A baby orangutan in West Borneo is rescued from a cage the size of a cupboard.
Rescuers in West Borneo have freed a baby orangutan from a wooden cage the size of a cupboard. He had been kept in there for more than a year after being found on land cleared to make way for a palm oil plantation.
Our team travelled to Muara Baru village, in Sungai Raya District, Kubu Raya Regency with members of the BKSDA (Conservation of Natural Resources) and SPORC.
(The Rapid Response Police Unit of the Environment and Forestry Protection and Law Enforcement Agency.)
The baby orangutan, named Muaro, is about 15 months old. His ‘owner’, Anwar, said he had come across him when an area of land was being cleared for a palm oil plantation. He claimed to have felt sorry for Muaro and so decided to bring him home. He built a wooden cage of 1.5m X 1.5m X 2m to keep him in and fed him on condensed milk and a diet of human food.
Although at first sight the baby didn’t seem to be in bad condition, a more thorough medical examination revealed that he was suffering from a skin disease and a respiratory problem. IAR vet Temia and animal keeper Zulkarnaen gave the baby orangutan immediate medical care, rehydration fluids and food before preparing him for his journey to our orangutan conservation centre in Ketapang, West Borneo.
The journey back to our centre involved a three hour drive from Muara Baru village to Pontianak and then a further 12 hours from Pontianak to Ketapang by ferry and then by road. The team broke the long journey by staying overnight at the BKSDA’s offices where they picked up a slow loris that had been handed over to the local forestry department by a university student.
On arrival at our centre, little Muaro was settled into the quarantine quarters that will be his home for several weeks while he undergoes a series of medical tests to assess his mental and physical condition and check that he is free from contagious diseases.

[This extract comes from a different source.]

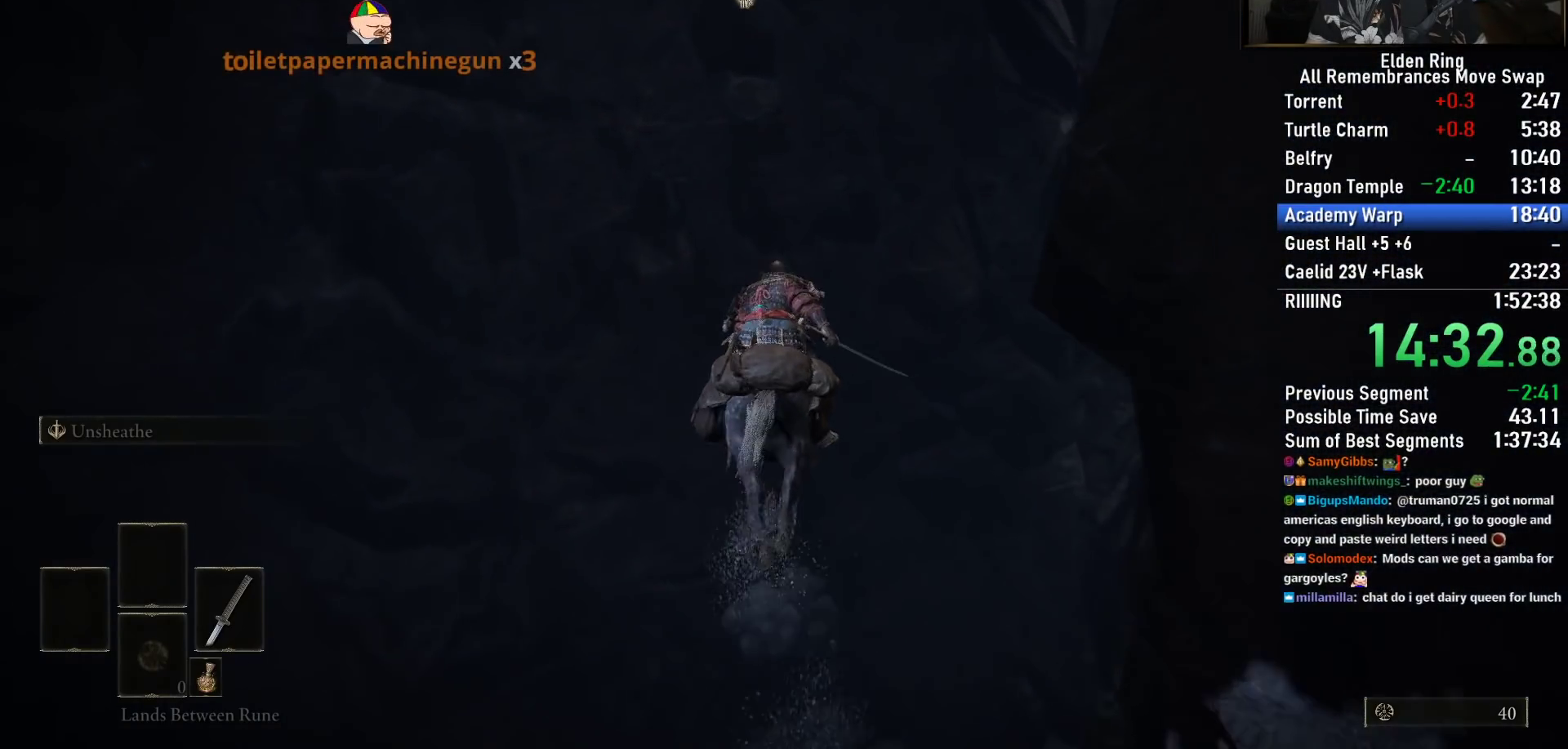
{"buttons": [], "left_stick": "up", "right_stick": "center", "events": [[83, "CIRCLE", "up"]]}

Alan Knight OBE, our CEO, said: “Muaro is yet another victim of the terrible impact of the palm oil industry. His mother was almost certainly killed for him to be all alone in the devastated forest. Happily he is in safe hands now. Once he is out of quarantine, he will join more than 100 other orangutans undergoing rehabilitation at our centre and begin his long journey back to freedom.”
A recent report by a team of international conservationists has revealed that there has been a dramatic decline in the Bornean orangutan population and 150,000 of the primates have been lost in the last 16 years.
“Every individual counts in our efforts to save this Critically Endangered species from extinction,” Knight added. “The lives of Muaro and all the other rescued orangutans in our centre are so precious if orangutan populations are to be preserved for future generations.”